Retype exactly the lines that run from the start of the data to the line holding "Dialog Celebrates Poson with ‘Dialog", including both, and only those.

__Input data__
● ● ● ● ● ● ●

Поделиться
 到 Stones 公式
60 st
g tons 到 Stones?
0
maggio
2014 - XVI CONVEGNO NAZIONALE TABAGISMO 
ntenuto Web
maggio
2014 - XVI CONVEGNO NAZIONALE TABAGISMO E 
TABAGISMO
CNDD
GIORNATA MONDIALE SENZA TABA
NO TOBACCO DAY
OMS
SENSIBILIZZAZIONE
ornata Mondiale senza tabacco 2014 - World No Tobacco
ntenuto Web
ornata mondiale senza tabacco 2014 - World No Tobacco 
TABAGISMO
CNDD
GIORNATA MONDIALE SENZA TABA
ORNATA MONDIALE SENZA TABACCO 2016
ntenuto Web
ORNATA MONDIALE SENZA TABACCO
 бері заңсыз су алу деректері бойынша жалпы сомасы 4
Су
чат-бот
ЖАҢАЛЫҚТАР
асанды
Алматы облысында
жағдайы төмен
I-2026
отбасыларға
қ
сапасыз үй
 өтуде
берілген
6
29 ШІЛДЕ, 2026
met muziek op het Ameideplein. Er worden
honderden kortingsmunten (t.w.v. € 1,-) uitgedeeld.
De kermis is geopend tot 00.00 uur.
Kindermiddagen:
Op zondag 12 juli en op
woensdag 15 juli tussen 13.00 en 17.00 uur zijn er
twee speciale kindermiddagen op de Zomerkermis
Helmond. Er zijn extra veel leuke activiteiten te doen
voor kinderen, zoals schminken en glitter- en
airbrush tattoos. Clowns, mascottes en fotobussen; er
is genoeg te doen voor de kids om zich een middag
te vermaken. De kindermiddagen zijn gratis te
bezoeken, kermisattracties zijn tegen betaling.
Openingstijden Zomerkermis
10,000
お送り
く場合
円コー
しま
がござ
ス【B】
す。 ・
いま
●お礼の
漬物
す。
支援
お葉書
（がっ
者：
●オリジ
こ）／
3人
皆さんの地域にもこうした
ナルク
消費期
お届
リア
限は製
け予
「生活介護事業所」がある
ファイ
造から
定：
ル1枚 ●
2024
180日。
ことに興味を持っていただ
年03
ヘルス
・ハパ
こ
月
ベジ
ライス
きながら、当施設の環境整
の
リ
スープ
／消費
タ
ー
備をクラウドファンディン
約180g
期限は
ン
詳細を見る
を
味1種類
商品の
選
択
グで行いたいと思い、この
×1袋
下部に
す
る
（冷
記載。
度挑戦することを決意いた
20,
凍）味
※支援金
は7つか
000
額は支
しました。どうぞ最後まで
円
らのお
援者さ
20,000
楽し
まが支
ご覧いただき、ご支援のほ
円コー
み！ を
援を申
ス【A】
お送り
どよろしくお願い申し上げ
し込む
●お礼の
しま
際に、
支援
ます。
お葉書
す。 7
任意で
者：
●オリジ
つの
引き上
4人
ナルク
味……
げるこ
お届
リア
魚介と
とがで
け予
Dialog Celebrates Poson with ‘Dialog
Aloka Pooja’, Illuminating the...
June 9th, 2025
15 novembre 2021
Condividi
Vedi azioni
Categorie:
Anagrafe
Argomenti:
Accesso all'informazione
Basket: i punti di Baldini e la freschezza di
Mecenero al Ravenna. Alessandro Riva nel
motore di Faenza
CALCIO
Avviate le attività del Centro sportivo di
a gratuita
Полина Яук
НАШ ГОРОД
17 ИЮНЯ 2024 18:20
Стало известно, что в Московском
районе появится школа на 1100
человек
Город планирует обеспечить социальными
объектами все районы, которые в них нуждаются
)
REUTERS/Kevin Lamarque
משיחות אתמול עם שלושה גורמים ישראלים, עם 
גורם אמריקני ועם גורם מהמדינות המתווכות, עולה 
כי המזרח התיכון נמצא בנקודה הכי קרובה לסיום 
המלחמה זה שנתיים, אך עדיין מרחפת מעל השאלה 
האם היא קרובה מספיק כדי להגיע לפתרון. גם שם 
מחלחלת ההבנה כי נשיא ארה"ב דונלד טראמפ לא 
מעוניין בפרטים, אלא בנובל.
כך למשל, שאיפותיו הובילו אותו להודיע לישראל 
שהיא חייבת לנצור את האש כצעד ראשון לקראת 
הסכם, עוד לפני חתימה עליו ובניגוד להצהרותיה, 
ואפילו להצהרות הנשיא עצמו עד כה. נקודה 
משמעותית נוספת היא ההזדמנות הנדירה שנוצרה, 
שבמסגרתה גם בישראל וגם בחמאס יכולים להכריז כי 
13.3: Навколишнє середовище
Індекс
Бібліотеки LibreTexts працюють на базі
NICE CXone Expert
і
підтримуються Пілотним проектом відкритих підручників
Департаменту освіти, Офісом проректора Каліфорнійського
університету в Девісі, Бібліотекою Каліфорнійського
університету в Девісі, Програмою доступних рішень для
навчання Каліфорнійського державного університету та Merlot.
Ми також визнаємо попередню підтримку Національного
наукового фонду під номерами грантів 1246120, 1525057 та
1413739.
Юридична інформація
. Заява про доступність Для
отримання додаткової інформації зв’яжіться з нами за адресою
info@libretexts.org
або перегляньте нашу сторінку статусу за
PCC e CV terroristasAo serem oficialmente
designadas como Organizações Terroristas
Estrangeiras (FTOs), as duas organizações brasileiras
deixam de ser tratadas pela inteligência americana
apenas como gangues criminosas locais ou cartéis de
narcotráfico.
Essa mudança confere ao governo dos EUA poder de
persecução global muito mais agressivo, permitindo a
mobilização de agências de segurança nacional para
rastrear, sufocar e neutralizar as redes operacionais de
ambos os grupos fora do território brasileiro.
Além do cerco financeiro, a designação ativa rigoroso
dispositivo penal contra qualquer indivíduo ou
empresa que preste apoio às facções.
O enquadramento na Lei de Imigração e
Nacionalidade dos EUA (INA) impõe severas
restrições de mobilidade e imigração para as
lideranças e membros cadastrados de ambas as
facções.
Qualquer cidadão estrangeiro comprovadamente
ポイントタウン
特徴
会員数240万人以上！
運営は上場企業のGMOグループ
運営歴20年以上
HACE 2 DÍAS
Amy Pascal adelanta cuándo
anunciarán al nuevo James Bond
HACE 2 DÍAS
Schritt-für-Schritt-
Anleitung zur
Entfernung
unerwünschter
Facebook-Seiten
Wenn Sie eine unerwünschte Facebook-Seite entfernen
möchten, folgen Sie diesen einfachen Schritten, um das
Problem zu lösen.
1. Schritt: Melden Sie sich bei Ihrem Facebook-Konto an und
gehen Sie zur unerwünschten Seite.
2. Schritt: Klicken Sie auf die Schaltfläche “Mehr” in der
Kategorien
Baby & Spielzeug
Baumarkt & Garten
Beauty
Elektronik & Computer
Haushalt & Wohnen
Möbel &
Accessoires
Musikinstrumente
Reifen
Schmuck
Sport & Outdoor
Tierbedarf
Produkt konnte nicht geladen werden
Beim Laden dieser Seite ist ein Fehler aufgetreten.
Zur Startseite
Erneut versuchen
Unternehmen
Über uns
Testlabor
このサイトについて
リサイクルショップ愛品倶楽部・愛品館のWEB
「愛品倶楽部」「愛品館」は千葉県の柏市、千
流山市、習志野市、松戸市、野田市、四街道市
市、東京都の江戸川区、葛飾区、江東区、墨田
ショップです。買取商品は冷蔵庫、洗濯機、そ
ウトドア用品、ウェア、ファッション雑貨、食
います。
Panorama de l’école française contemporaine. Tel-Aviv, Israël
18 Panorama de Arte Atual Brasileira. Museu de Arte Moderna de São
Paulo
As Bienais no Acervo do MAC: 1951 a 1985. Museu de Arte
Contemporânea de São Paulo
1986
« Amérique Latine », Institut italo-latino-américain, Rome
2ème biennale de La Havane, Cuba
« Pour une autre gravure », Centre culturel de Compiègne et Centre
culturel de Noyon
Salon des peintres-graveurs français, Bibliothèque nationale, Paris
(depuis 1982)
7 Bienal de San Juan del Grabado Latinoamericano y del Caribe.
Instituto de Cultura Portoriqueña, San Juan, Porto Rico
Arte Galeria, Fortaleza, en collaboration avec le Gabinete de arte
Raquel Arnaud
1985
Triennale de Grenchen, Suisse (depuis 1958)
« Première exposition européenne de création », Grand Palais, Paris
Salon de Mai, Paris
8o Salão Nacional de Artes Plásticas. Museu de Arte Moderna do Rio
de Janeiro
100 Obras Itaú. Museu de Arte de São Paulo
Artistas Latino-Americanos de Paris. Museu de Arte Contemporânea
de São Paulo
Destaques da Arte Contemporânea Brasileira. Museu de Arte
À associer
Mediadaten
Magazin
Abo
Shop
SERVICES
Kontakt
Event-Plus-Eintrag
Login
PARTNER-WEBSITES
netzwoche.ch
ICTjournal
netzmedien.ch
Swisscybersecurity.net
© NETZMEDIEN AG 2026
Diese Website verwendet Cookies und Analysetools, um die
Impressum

● ● ● ● ● ● ●

__Result below__
Поделиться
 到 Stones 公式
60 st
g tons 到 Stones?
0
maggio
2014 - XVI CONVEGNO NAZIONALE TABAGISMO 
ntenuto Web
maggio
2014 - XVI CONVEGNO NAZIONALE TABAGISMO E 
TABAGISMO
CNDD
GIORNATA MONDIALE SENZA TABA
NO TOBACCO DAY
OMS
SENSIBILIZZAZIONE
ornata Mondiale senza tabacco 2014 - World No Tobacco
ntenuto Web
ornata mondiale senza tabacco 2014 - World No Tobacco 
TABAGISMO
CNDD
GIORNATA MONDIALE SENZA TABA
ORNATA MONDIALE SENZA TABACCO 2016
ntenuto Web
ORNATA MONDIALE SENZA TABACCO
 бері заңсыз су алу деректері бойынша жалпы сомасы 4
Су
чат-бот
ЖАҢАЛЫҚТАР
асанды
Алматы облысында
жағдайы төмен
I-2026
отбасыларға
қ
сапасыз үй
 өтуде
берілген
6
29 ШІЛДЕ, 2026
met muziek op het Ameideplein. Er worden
honderden kortingsmunten (t.w.v. € 1,-) uitgedeeld.
De kermis is geopend tot 00.00 uur.
Kindermiddagen:
Op zondag 12 juli en op
woensdag 15 juli tussen 13.00 en 17.00 uur zijn er
twee speciale kindermiddagen op de Zomerkermis
Helmond. Er zijn extra veel leuke activiteiten te doen
voor kinderen, zoals schminken en glitter- en
airbrush tattoos. Clowns, mascottes en fotobussen; er
is genoeg te doen voor de kids om zich een middag
te vermaken. De kindermiddagen zijn gratis te
bezoeken, kermisattracties zijn tegen betaling.
Openingstijden Zomerkermis
10,000
お送り
く場合
円コー
しま
がござ
ス【B】
す。 ・
いま
●お礼の
漬物
す。
支援
お葉書
（がっ
者：
●オリジ
こ）／
3人
皆さんの地域にもこうした
ナルク
消費期
お届
リア
限は製
け予
「生活介護事業所」がある
ファイ
造から
定：
ル1枚 ●
2024
180日。
ことに興味を持っていただ
年03
ヘルス
・ハパ
こ
月
ベジ
ライス
きながら、当施設の環境整
の
リ
スープ
／消費
タ
ー
備をクラウドファンディン
約180g
期限は
ン
詳細を見る
を
味1種類
商品の
選
択
グで行いたいと思い、この
×1袋
下部に
す
る
（冷
記載。
度挑戦することを決意いた
20,
凍）味
※支援金
は7つか
000
額は支
しました。どうぞ最後まで
円
らのお
援者さ
20,000
楽し
まが支
ご覧いただき、ご支援のほ
円コー
み！ を
援を申
ス【A】
お送り
どよろしくお願い申し上げ
し込む
●お礼の
しま
際に、
支援
ます。
お葉書
す。 7
任意で
者：
●オリジ
つの
引き上
4人
ナルク
味……
げるこ
お届
リア
魚介と
とがで
け予
Dialog Celebrates Poson with ‘Dialog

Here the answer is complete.